(Stored data entries)

────────────────────────────────────────

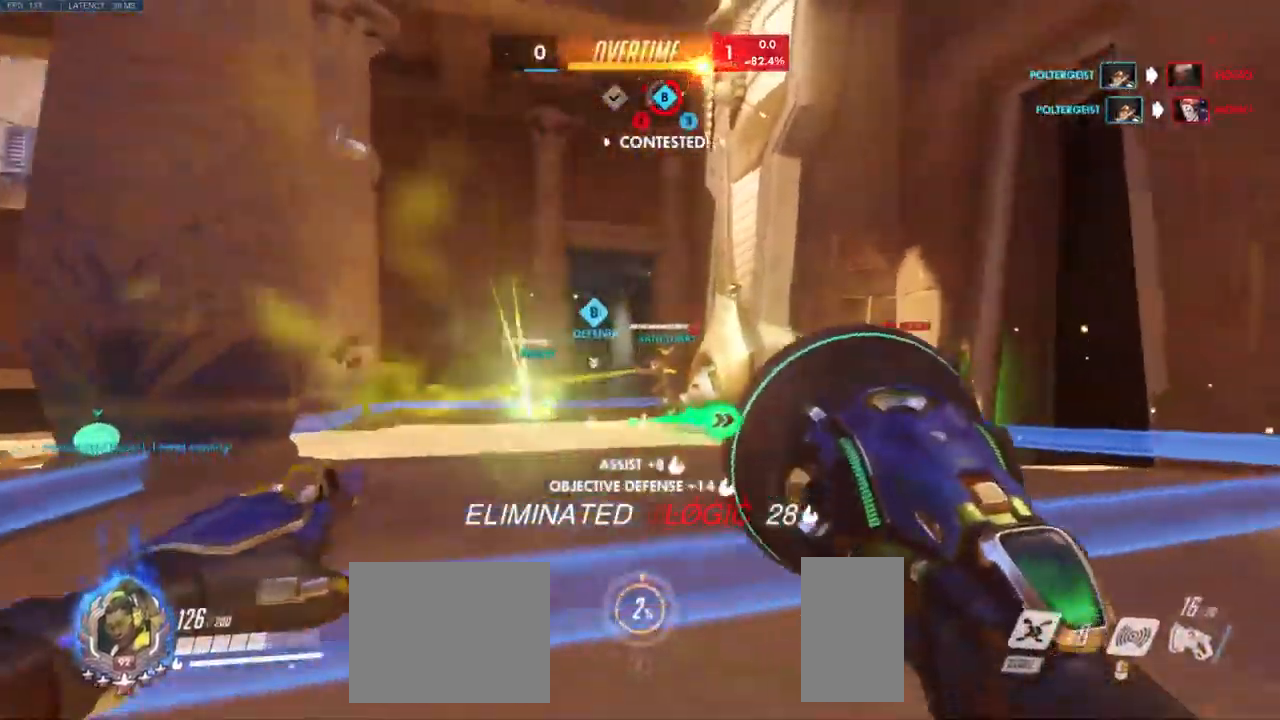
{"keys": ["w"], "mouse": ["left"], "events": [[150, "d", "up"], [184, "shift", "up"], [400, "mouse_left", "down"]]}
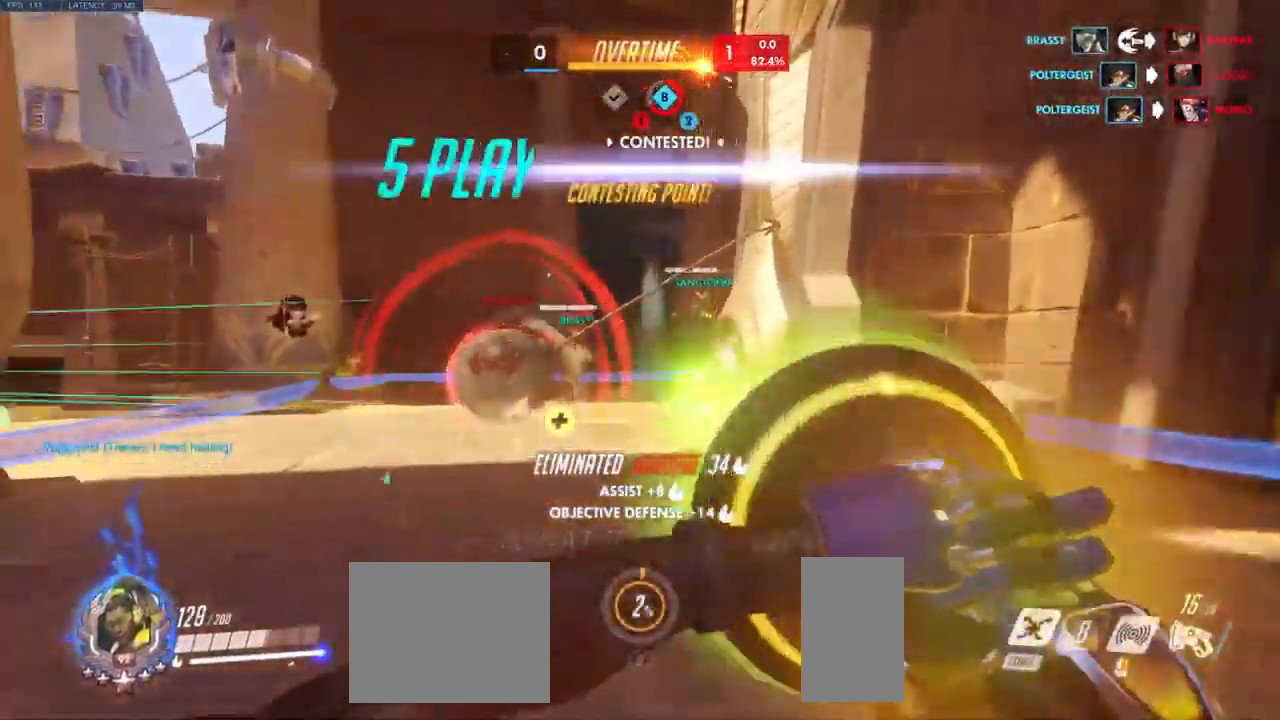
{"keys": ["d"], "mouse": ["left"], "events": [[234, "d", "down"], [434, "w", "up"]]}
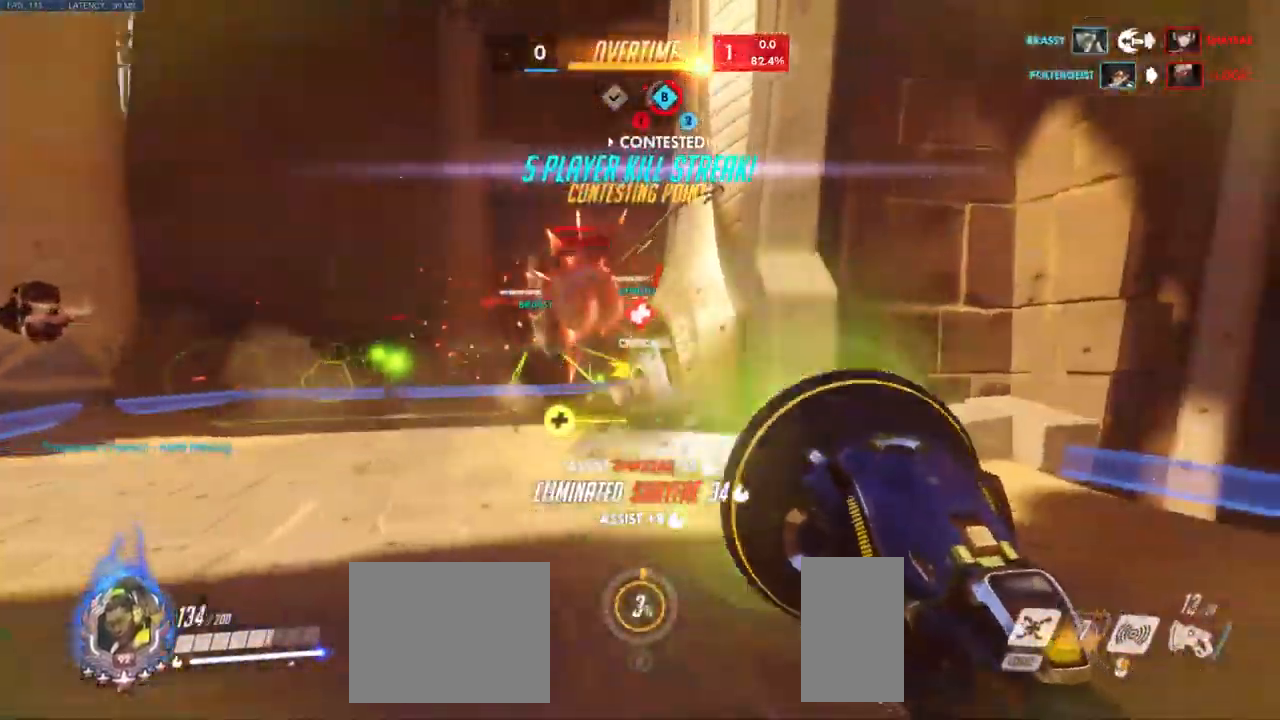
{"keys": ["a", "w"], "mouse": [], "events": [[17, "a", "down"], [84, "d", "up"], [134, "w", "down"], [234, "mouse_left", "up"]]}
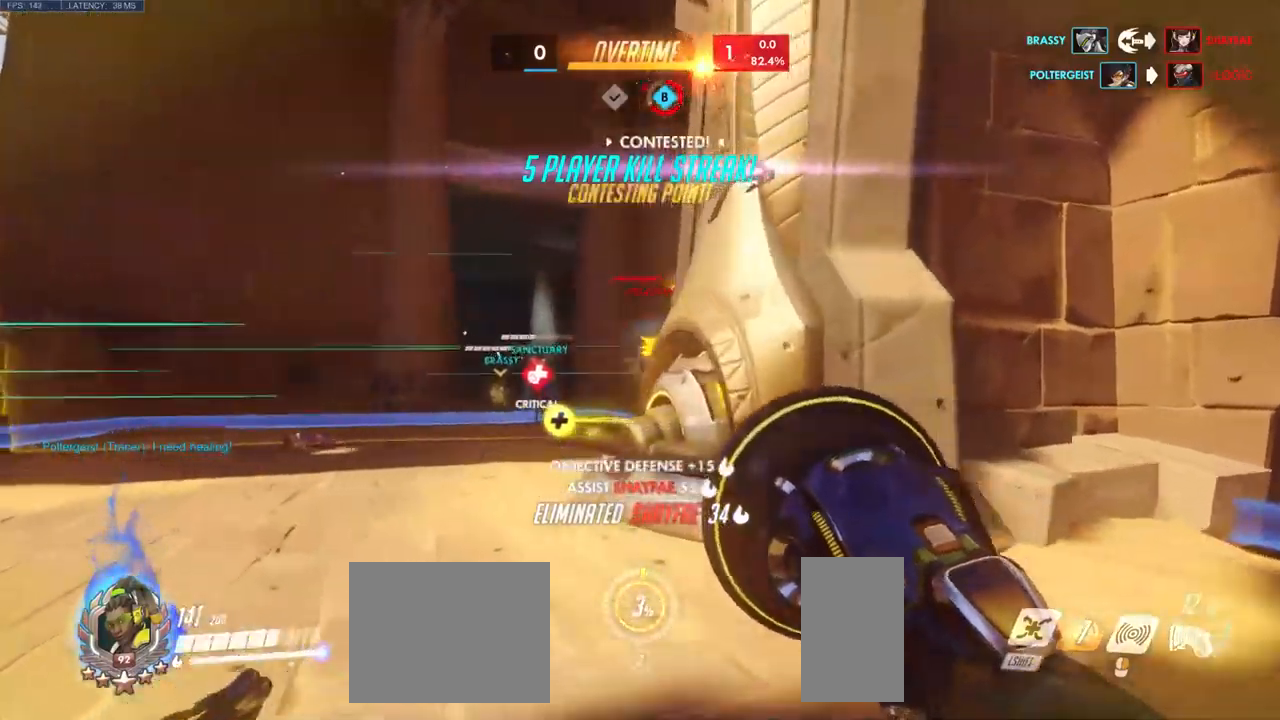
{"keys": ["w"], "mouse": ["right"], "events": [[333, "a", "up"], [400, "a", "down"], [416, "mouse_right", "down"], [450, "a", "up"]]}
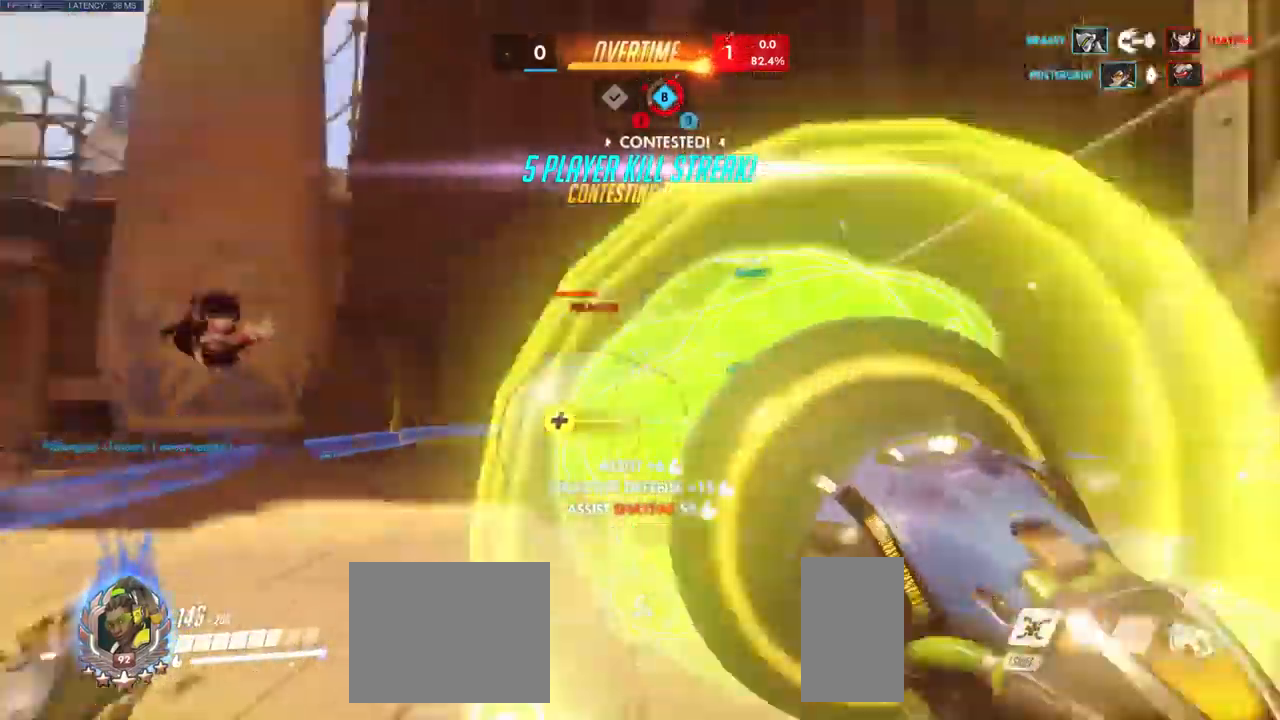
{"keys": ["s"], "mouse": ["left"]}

────────────────────────────────────────

--- WHAT YOU ARE ASKED TO DO ---
Every line holding the string "events" should be copied here, so please find those lines in the data.

--- PROBLEM SOLUTION ---
{"keys": ["w"], "mouse": ["left"], "events": [[150, "d", "up"], [184, "shift", "up"], [400, "mouse_left", "down"]]}
{"keys": ["d"], "mouse": ["left"], "events": [[234, "d", "down"], [434, "w", "up"]]}
{"keys": ["a", "w"], "mouse": [], "events": [[17, "a", "down"], [84, "d", "up"], [134, "w", "down"], [234, "mouse_left", "up"]]}
{"keys": ["w"], "mouse": ["right"], "events": [[333, "a", "up"], [400, "a", "down"], [416, "mouse_right", "down"], [450, "a", "up"]]}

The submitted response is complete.